Only the number is wanted: how many lines below include "right"?

***** DATA TO USE

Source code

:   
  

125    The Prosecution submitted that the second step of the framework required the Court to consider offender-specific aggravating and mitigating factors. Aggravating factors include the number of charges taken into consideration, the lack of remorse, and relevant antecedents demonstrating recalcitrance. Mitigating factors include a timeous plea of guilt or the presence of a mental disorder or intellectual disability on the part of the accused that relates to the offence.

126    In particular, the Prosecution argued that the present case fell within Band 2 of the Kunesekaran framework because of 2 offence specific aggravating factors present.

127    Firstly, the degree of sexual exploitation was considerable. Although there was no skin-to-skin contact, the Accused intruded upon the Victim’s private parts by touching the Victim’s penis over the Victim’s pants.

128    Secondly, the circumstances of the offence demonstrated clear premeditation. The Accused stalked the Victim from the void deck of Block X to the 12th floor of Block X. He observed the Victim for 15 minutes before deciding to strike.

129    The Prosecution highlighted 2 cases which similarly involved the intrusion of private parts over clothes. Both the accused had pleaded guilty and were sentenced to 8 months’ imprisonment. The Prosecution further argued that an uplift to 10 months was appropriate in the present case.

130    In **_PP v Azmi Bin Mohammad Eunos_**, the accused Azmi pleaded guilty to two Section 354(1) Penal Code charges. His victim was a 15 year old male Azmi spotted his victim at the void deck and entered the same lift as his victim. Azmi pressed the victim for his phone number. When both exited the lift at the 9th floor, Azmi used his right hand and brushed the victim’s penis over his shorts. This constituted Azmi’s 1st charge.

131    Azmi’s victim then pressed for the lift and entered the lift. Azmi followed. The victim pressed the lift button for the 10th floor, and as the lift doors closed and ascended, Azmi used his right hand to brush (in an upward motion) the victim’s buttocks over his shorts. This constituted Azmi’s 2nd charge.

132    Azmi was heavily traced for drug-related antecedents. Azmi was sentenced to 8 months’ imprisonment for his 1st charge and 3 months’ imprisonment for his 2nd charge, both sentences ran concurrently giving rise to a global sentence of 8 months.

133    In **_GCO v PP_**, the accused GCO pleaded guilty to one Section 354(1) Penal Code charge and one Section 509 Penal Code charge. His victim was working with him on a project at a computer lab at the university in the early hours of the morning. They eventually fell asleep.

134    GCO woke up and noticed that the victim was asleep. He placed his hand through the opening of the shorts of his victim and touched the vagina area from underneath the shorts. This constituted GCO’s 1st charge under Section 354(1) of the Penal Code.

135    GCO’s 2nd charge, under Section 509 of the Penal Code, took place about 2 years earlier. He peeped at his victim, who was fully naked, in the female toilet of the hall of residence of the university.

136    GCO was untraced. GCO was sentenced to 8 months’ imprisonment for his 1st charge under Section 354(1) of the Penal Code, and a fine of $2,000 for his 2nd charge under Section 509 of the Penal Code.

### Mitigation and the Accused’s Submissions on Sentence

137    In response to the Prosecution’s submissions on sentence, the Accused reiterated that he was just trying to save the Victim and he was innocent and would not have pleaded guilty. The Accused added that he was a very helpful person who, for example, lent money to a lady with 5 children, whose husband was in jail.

**********

SOLUTION FOR THIS PROBLEM — 2